THE 1NN-1 METHOD
Prediction using one nearest neighbor of the test case
Radford Neal, 25 May 1996
The 1nn-1 method uses the simple procedure of predicting that the
target in a test case will the the same as the target in the closest
training case, with closeness measured by Euclidean distance between
the vectors of inputs. If there is a tie among two or more training
cases for closeness to the test case, it is broken by randomly
selecting one of the training cases.
This method can be used for targets of any type (but currently only a
single target is allowed). The method is probably not very good for
regression tasks, however. It's not really very good for
classification, either, but is thought to be at least a bit more
competitive in this context.
The 1nn-1 procedure is sensitive to the way in which inputs are
encoded, but not to the way that targets are encoded. The standard
method is to use the default DELVE encodings for the inputs. The
target can be encoded in any way that gives a single field (eg, copy,
0-up, etc.), but the target must NOT be encoded as multiple fields.
In particular, the target cannot be encoded as 1-of-n, which is
the DELVE default for non-binary categorical targets.
The method produces only guesses, not predictive distributions. It
therefore cannot be used with the L or Q loss functions.

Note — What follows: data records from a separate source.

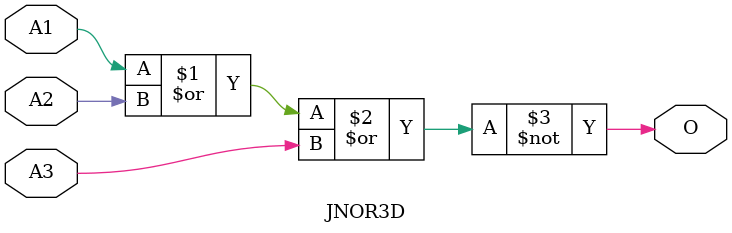
<source format=v>
module JNOR3D(A1, A2, A3, O);
input   A1;
input   A2;
input   A3;
output  O;
nor g0(O, A1, A2, A3);
endmodule
</source>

The method is implemented using the 1nn-1 program, as described below:
PROGRAM TO MAKE PREDICTIONS USING THE 1-NEAREST-NEIGHBOR METHOD.
Usage:
1nn-1 instance
Reads cases from train.n, where n is the instance number given as the
argument. This training data should be encoding numerically, except
perhaps for the target (of which there must be only one, the last item
on the line). Also reads a file of inputs for test cases from test.n,
and produces a file cguess.n, containing the predictions for the test
cases found by the 1-nearest-neighbor method.